Le numérique pour une traçabilité de bout en bout

Automatiser les recoupements

Un système numérique peut automatiquement recouper les déclarations des différents maillons de la chaîne. Si un salaisonnier déclare 1 000 jambons en entrée de salage, le système vérifie que les bons d’abattage correspondants existent et que les porcs d’origine sont conformes au cahier des charges. Ces vérifications automatiques libèrent l’ODG des heures de pointage manuel.

Suivre les échéances de séchage

Chaque lot entrant en séchoir se voit attribuer une date de sortie au plus tôt, calculée automatiquement. L’ODG dispose d’un calendrier des échéances de séchage, avec des alertes pour les lots approchant de la date minimale. Les fonctionnalités de suivi des échéances sont particulièrement utiles pour ce type de gestion au long cours.

Gérer les sites de séchage

Un registre des séchoirs, avec leur localisation géographique et leur altitude vérifiée, permet de rattacher chaque lot à un site de séchage conforme. Cette cartographie numérique simplifie les contrôles et rend impossible la confusion entre les sites IGP et les sites hors appellation d’un même salaisonnier.

Centraliser le registre de la filière

L’ensemble des données (habilitations, déclarations, contrôles, non-conformités) est centralisé dans un registre unique, consultable et exportable. L’ODG dispose d’une vision complète de sa filière, du porc vivant au jambon sec vendu en magasin.

L’Auvergne, terre de salaisons et d’exigence

Le Jambon d’Auvergne est un produit qui prend son temps.
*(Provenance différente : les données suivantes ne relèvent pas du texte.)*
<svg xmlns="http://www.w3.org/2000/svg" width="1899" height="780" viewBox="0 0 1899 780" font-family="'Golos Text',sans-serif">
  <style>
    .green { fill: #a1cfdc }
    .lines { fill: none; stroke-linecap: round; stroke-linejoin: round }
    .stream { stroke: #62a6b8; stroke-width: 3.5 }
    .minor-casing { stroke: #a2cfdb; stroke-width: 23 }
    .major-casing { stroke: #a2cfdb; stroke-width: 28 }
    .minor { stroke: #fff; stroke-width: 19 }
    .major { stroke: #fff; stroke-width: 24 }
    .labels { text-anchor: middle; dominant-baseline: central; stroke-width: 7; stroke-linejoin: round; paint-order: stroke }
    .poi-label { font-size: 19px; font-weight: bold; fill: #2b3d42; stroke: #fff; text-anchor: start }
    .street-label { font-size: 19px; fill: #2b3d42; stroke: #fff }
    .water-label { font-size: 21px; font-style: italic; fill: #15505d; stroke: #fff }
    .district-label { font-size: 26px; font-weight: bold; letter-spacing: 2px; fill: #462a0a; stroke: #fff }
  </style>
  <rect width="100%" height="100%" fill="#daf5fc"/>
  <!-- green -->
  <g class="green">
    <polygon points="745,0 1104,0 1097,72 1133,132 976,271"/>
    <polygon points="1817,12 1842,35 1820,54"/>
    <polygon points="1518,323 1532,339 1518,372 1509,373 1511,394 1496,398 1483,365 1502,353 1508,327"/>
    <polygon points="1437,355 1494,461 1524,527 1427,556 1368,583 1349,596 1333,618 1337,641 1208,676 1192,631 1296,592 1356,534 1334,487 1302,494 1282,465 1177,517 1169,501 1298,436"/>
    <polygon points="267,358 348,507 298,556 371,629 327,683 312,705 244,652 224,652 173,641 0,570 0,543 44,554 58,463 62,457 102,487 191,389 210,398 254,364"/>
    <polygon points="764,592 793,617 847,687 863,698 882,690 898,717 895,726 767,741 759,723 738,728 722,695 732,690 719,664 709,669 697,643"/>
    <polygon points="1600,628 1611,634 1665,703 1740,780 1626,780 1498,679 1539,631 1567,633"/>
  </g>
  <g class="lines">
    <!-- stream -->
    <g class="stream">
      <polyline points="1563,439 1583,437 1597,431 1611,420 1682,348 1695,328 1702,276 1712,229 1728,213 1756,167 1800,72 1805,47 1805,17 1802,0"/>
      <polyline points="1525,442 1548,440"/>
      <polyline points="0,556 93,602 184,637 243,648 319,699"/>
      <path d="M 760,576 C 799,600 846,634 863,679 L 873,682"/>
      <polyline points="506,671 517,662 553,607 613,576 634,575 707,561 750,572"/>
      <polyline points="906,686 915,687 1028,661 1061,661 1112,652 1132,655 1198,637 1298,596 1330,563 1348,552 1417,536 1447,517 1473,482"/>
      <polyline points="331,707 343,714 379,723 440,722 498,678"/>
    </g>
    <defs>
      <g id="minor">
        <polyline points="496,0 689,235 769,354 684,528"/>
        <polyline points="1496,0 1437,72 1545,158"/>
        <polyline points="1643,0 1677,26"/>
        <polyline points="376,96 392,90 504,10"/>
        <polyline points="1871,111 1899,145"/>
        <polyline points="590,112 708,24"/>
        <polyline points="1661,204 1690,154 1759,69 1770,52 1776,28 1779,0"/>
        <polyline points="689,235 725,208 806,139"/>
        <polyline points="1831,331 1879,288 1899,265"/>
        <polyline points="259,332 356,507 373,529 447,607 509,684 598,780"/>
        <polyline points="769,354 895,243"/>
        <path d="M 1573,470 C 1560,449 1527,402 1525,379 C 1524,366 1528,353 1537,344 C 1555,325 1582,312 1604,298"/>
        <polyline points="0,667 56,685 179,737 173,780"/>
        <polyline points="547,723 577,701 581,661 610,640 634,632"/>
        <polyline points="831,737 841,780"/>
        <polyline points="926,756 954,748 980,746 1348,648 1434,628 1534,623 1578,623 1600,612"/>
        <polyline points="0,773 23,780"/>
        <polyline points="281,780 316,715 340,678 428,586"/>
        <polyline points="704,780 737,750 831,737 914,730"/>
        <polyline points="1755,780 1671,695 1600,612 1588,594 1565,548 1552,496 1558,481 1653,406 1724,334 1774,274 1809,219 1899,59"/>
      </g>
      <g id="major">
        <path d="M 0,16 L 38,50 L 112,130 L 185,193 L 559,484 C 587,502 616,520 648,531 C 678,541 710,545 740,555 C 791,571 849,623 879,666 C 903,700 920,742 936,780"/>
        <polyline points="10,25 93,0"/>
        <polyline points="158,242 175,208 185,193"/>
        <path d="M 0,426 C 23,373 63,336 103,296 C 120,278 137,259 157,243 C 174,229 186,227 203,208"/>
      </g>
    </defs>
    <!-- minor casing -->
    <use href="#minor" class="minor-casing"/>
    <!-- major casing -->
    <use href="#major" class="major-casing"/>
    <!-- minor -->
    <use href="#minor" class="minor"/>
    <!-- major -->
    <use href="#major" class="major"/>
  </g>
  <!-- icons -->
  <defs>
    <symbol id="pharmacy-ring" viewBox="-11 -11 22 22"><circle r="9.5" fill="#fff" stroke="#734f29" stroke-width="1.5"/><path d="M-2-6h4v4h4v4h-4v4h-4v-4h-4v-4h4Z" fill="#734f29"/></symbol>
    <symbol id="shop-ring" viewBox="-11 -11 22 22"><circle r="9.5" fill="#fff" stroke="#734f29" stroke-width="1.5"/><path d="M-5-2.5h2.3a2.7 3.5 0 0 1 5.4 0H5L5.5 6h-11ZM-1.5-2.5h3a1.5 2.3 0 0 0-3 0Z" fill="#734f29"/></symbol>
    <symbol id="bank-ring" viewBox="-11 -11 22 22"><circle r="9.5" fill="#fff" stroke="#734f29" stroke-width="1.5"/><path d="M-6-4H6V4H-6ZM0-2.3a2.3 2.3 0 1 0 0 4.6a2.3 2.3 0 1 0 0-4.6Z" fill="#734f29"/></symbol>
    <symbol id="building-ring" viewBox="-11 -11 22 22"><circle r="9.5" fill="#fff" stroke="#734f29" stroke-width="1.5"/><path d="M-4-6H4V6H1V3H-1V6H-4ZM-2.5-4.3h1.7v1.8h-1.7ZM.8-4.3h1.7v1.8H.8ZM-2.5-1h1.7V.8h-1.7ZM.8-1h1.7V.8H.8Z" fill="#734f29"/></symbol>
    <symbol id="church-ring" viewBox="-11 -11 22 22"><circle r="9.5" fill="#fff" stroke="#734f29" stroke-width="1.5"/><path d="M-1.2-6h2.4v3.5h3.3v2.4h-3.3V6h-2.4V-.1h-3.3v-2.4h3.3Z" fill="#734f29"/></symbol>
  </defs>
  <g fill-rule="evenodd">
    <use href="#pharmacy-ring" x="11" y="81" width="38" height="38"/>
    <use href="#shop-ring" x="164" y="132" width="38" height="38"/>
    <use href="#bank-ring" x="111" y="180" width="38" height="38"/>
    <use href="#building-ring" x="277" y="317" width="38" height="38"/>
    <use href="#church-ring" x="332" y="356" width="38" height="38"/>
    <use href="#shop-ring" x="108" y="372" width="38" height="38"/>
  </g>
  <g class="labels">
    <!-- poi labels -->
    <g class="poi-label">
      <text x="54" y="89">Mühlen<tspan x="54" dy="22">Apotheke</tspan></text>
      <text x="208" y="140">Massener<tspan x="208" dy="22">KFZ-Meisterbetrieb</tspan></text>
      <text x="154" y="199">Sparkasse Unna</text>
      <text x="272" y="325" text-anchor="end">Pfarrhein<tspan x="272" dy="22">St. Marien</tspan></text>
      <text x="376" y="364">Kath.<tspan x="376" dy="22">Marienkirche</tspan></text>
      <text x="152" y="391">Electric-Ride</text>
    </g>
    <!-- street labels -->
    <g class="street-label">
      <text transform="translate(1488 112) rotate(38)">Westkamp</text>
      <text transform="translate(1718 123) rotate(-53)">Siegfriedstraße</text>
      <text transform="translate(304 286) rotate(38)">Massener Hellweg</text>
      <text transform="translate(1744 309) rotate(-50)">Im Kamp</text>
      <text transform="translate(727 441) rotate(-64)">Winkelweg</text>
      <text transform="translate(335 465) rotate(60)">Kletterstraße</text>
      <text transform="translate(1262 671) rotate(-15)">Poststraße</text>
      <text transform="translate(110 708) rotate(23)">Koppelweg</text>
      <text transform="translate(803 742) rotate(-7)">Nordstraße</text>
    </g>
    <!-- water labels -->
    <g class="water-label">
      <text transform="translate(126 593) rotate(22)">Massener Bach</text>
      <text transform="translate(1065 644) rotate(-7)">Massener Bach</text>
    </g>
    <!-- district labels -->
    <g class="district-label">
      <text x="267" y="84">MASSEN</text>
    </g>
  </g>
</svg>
Huit mois minimum de séchage en altitude, c’est aussi huit mois de suivi, de traçabilité, de vérification pour l’ODG. Cette patience dans la fabrication mérite d’être accompagnée par des outils qui rendent le suivi aussi rigoureux que le processus de production. Les filières charcutières sous signe de qualité y trouvent un modèle de gestion exigeant mais structurant.